Even with 5 or 7 degrees celsius warming there's still a lot of habitable land. The main concern is that agricultural capacity will be lower overall. This will disproportionately impact poorer countries that have less resources to do things like improve irrigation infrastructure, or set up large thermonuclear desalination plants to cope with lower water supply.

Don't put this on the people in power, it's people in general who refuse to accept responsibility or change.
Power comes with responsibility that the powerless do not necessarily assume.
People in power do and believe what they are told to do and believe. For evidence see the iraq war, the war on terror, etc.

It's on the people in power. If they wanted, they could use the resources at their disposal (media, etc) to change people's opinions almost over-night.

The way they did after 9/11.

It is absolutely on them; and on no one else.

Agreed, particularly in the U.S.

It's very unlikely that Biden will take significantly more steps to deal with climate change than Trump will.

The political will to deal with climate change simply isn't there; it would piss off too many lobbyists.

Poor timing for the publication of this report, to be honest. People have finite emotional capacity for dealing with stress/threats. Most people right now, with the coronavirus going, probably don't have the energy to spend on caring about this, so instead they'll just detach from it (I know that's what I find myself doing). Waiting a month or two would've likely meant a stronger impact.
People have been ignoring it for decades now, and it's not going to change due to another UN report regardless of timing. Everyone wants the upper middle class US lifestyle, and the future will have to pay for it.
If they did the report, it's because they hoped to make an impact. All I'm suggesting is that whatever impact they were hoping to make, it could've been larger with better timing. Your defeatism has no relevance to that question one way or the other.
Don't worry, we'll still be "way off track" in two months, and we can bang the drum again then.

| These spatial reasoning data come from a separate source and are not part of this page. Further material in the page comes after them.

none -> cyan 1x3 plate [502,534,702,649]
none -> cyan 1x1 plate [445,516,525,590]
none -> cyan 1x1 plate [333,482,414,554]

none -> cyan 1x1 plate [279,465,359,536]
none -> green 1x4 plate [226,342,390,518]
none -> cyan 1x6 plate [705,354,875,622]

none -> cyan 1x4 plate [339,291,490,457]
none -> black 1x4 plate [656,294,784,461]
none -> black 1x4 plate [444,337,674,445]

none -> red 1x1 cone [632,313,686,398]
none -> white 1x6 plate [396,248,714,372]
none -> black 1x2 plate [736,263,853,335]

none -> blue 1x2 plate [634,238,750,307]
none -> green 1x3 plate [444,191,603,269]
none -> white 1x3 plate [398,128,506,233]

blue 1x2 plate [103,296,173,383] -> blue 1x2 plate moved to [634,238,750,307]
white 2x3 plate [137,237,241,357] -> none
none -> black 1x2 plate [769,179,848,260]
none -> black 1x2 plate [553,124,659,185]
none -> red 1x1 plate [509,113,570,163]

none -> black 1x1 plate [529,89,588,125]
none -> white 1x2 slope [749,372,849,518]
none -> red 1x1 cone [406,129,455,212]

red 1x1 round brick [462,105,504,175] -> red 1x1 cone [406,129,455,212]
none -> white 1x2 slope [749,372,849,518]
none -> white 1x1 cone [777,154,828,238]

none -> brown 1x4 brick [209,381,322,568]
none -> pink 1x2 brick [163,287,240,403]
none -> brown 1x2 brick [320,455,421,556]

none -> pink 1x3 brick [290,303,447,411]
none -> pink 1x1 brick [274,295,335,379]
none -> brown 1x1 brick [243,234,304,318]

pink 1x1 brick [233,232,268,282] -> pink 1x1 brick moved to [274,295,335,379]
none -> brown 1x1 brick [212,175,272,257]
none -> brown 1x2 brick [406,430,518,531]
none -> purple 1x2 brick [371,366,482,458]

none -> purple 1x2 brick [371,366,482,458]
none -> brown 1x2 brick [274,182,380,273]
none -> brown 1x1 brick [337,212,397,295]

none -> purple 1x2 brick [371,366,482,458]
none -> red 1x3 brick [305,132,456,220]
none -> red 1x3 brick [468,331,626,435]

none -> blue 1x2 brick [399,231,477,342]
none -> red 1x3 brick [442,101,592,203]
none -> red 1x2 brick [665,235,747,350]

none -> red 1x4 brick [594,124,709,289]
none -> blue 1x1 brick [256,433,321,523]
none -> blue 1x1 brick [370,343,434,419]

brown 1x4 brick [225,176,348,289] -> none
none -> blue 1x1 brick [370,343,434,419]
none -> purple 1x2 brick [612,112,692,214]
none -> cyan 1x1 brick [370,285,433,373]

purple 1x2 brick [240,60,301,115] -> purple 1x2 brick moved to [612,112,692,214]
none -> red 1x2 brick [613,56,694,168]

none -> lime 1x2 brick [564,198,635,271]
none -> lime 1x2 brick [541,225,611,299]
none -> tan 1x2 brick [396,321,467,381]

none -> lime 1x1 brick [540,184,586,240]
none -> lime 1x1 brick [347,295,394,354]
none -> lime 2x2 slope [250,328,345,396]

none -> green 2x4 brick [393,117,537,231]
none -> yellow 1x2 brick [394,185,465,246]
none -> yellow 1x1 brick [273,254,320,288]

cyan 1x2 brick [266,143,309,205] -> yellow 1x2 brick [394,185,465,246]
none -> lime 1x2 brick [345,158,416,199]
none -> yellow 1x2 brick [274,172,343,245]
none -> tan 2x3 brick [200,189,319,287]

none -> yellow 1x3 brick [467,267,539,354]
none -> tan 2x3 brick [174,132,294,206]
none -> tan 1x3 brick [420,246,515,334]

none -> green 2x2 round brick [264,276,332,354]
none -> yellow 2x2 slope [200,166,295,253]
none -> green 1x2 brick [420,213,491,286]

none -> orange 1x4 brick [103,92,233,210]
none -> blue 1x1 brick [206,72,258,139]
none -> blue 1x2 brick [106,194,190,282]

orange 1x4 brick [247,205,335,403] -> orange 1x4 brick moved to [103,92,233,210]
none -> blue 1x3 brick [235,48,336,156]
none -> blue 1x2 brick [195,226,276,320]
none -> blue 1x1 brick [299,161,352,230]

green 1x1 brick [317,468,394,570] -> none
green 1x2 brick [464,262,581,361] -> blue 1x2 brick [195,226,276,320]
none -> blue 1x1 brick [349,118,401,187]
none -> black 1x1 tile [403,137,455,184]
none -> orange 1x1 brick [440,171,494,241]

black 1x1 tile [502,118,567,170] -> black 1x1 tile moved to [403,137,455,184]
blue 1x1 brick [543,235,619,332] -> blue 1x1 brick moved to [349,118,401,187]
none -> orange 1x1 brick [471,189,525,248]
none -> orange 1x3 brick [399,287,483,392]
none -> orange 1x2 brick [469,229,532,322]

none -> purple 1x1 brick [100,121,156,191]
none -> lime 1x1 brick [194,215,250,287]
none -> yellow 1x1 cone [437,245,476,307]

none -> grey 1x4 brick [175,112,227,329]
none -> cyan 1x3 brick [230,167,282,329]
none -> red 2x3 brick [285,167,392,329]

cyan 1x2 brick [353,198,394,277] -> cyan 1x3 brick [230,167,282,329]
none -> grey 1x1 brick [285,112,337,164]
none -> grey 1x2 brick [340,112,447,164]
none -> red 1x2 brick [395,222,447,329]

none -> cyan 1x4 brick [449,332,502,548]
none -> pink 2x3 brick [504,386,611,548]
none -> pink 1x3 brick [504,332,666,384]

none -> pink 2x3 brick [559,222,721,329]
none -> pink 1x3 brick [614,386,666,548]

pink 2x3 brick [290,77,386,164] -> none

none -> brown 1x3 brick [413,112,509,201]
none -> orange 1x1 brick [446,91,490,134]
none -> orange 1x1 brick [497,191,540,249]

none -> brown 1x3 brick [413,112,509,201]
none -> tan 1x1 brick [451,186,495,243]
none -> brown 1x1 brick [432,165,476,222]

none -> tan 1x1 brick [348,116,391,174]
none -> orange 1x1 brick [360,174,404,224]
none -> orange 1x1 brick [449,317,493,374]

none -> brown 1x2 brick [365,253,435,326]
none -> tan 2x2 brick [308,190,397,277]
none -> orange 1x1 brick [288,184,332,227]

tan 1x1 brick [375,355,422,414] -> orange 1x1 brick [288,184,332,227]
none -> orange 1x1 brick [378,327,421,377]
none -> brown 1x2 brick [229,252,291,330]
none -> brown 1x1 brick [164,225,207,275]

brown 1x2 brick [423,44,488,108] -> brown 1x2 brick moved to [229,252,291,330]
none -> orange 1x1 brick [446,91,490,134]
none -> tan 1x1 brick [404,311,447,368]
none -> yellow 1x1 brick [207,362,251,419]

It is a drum that needs a lot of banging.

The slowing of economic activity from Covid-19 is going to make it possible to test many climate and environmental models in ways climate-modelers couldn't have dreamed up six months ago. It is possible that Covid-19 will teach our present generations a lot about collective global action. The novel coronavirus is small potatoes in magnitude relative to the impact of climate change, but the timescale makes Covid-19 far more acute.

I don't want to be pessimistic, but I'm working on the assumption that we won't (collectively) enact any plan that (requires coordinated sacrifice of multiple countries) but (allows some country to gain economic / military advantage by gaming the system at others' expense).

So I'm assuming that it's smartest to assume climate change will happen without significant mitigation, and try to minimize the suffering that results.

Now that I think about it, this reminds me a lot of our response to covid-19: I always assumed people lacked the political will for real containment, and we should focus our efforts on "flatting the curve" instead.

Planet is doing all right. It has just started to fight back with locust, coronavirus, Lassa fever and everything else that's coming soon.

With a few billion people gone the climate changes will quickly revert itself.